▶ [Records for this task]

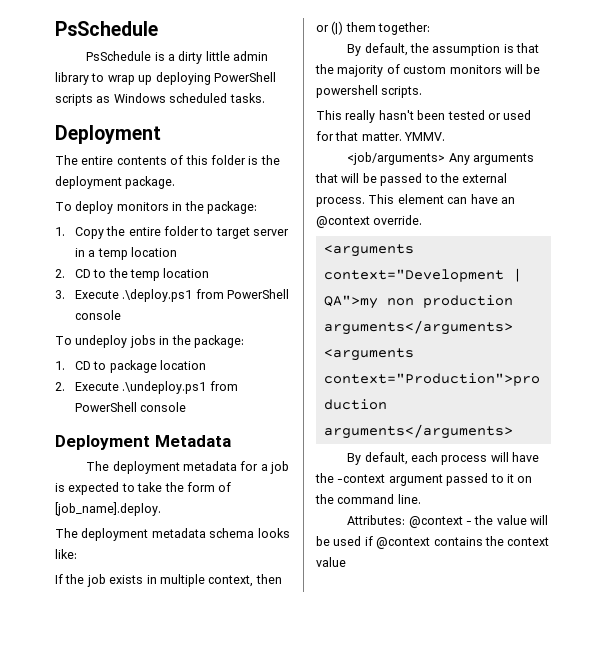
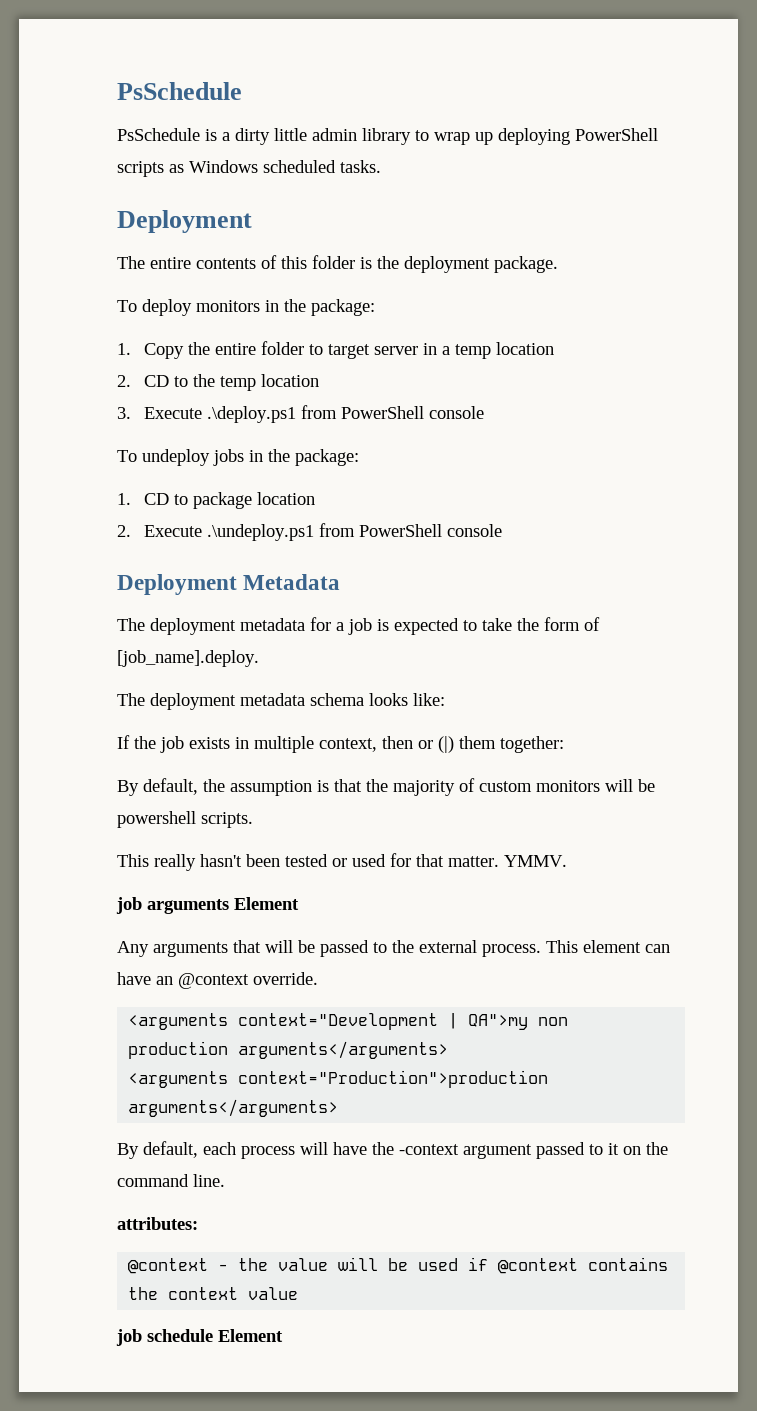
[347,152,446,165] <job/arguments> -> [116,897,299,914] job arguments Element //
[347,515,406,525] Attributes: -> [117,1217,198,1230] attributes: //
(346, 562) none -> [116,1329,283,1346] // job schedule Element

...

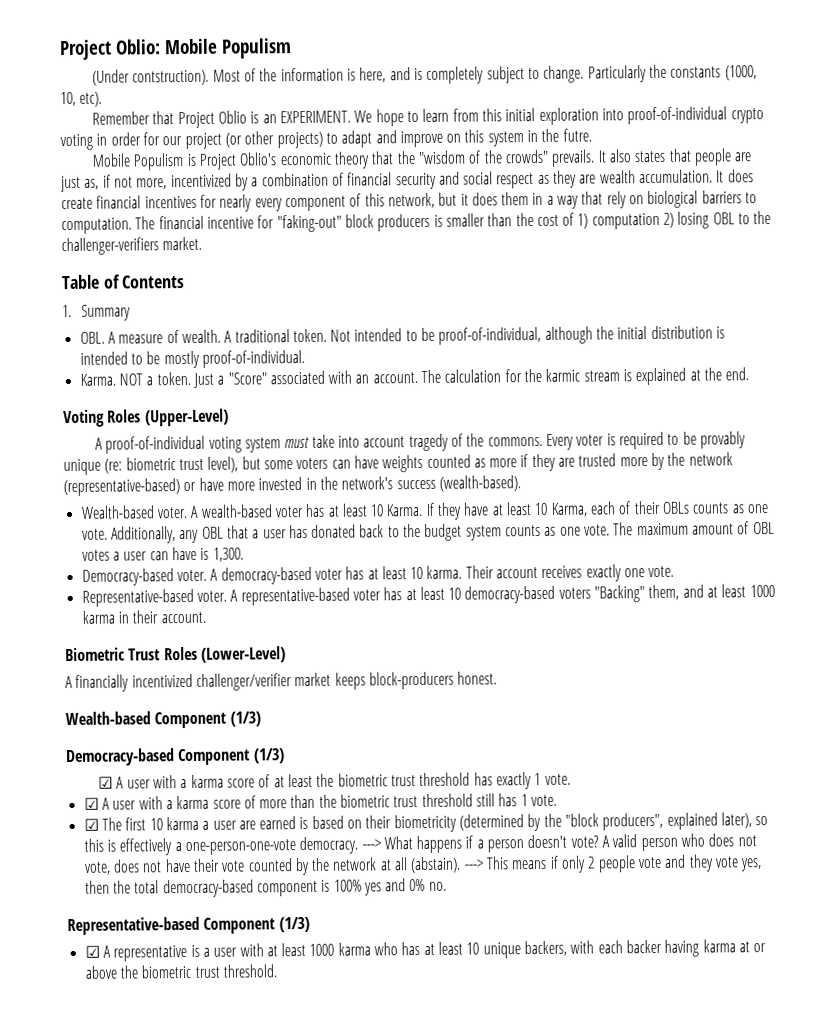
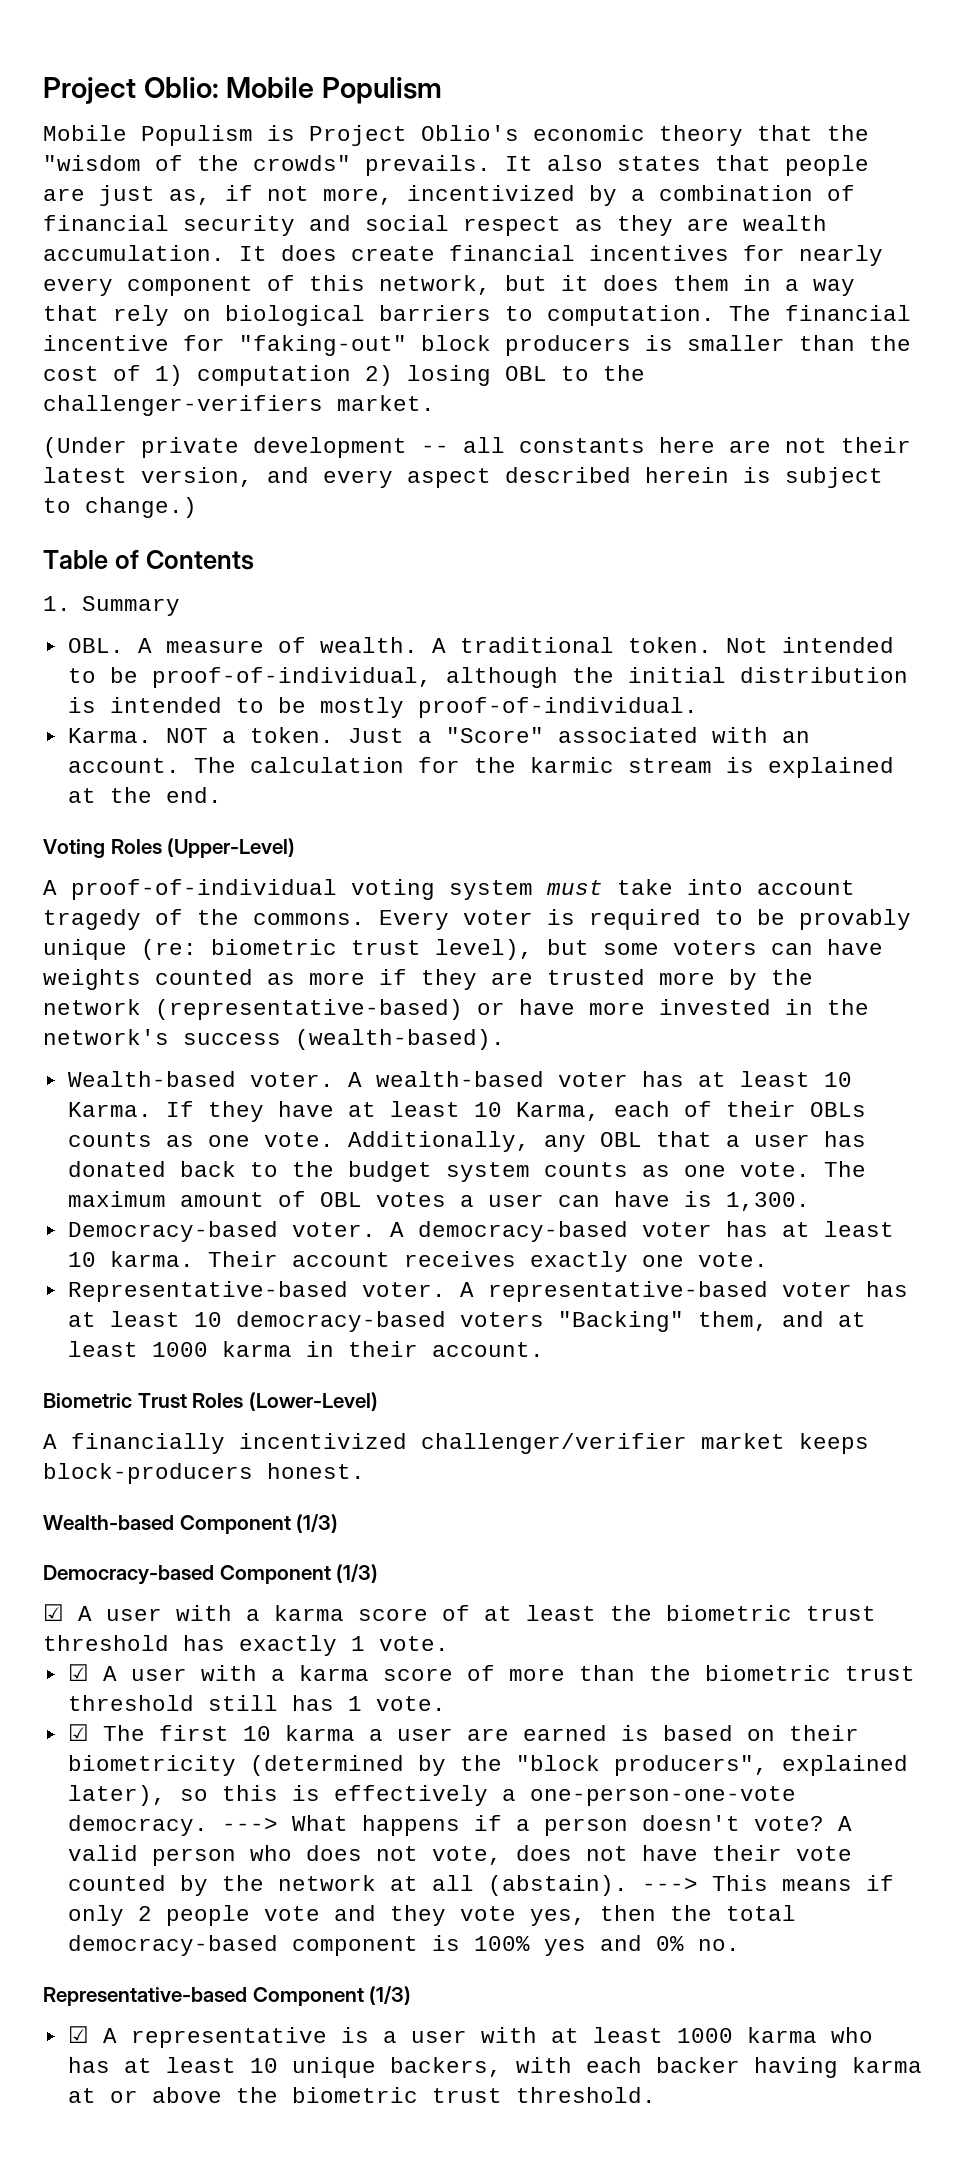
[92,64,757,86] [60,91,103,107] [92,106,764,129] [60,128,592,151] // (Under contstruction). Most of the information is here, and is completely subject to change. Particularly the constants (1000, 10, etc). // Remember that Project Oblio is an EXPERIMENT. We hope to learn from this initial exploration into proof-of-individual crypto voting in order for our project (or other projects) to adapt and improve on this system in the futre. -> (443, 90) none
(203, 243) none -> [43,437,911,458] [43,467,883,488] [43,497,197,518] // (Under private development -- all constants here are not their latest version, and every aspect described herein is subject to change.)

▶ [Task item]
Beginning with the line containing "[347,152,446,165] <job/arguments> ->" in the material above, copy every line exactly until you have copied the line containing "(346, 562) none".

▶ [Completed task]
[347,152,446,165] <job/arguments> -> [116,897,299,914] job arguments Element //
[347,515,406,525] Attributes: -> [117,1217,198,1230] attributes: //
(346, 562) none -> [116,1329,283,1346] // job schedule Element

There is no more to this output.